On the issue of new ordinary shares during the year, the excess of the proceeds over the nominal value of the shares issued, less the share issue costs, was credited directly to the special reserve (see note 25).
22. Special reserve
| 2010 | 2009 |
£'000 | £'000 | |
At beginning of year | 82,067 | 82,067 |
Issue of shares | 26,250 | - |
Share issue costs | (922) | - |
Distribution paid (see note 26) | (1,875) | - |
Distribution to be paid on 8 April 2011 at 1.5p per share | (2,813) | - |
At end of year | 102,707 | 82,067 |
The special reserve is a distributable reserve to be used for all purposes permitted under Guernsey company law, including the buy back of shares and the payment of dividends.

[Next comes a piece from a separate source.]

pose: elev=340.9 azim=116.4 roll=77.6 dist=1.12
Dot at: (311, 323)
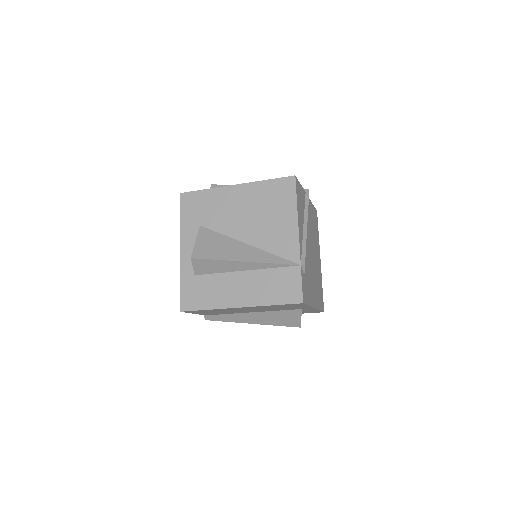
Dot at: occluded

23. Distributions from special reserve
2010 | 2009 | |
£'000 | £'000 | |
Interim distribution of 1p per share paid on 31 December 2008 | - | 1,500 |
Interim distribution of 1p per share paid on 30 September 2010 | 1,875 | - |
1,875 | 1,500 |
24. Commitments
The Fund did not have any capital commitments at the year end date (2009: Nil).
25. Contingent liabilities
The Fund did not have any contingent liabilities at the year end date (2009: Nil).
26. Entities
The Fund consists of the Company and the following entities:
Entity | Entity type | Country of incorporation | Beneficial interest |
J-RIC International Limited | Limited Company | Guernsey | 100% |
JRIC Holdings Limited | Limited Company | Guernsey | 100% |
JRIC Netherlands Coöperatief U.A. | Cooperative | Netherlands | 100% |
GK Aegis | Tokumei Kumiai | Japan | 100% |
GK Cross | Tokumei Kumiai | Japan | 100% |
GK Daisy | Tokumei Kumiai | Japan | 100% |
GK Eastern | Tokumei Kumiai | Japan | 100% |
GK Foster | Tokumei Kumiai | Japan | 100% |
GK JRIC | Limited Liability Company | Japan | 100% |
TMK JRIC1 | Tokutei Mokuteki Kaisha | Japan | 100% |
TMK JRIC2 | Tokutei Mokuteki Kaisha | Japan | 100% |
GK Foster ceased operations and was closed in February 2010.
27. Post year end events
On 31 January 2011 the Fund made a voluntary partial repayment of ¥464 million (£3.5 million) of the loan payable to Mizuho Corporate Bank. Following this repayment, amortisation of the loan is no longer required.
28. Copies of Annual Report and Consolidated Financial Statements
The Financial Statements for the year ended 30 November 2010 will be sent to shareholders in due course and will be available from the Company's registered office at Sarnia House, Le Truchot, St Peter Port, Guernsey GY1 4NA and on its website www.jricl.com.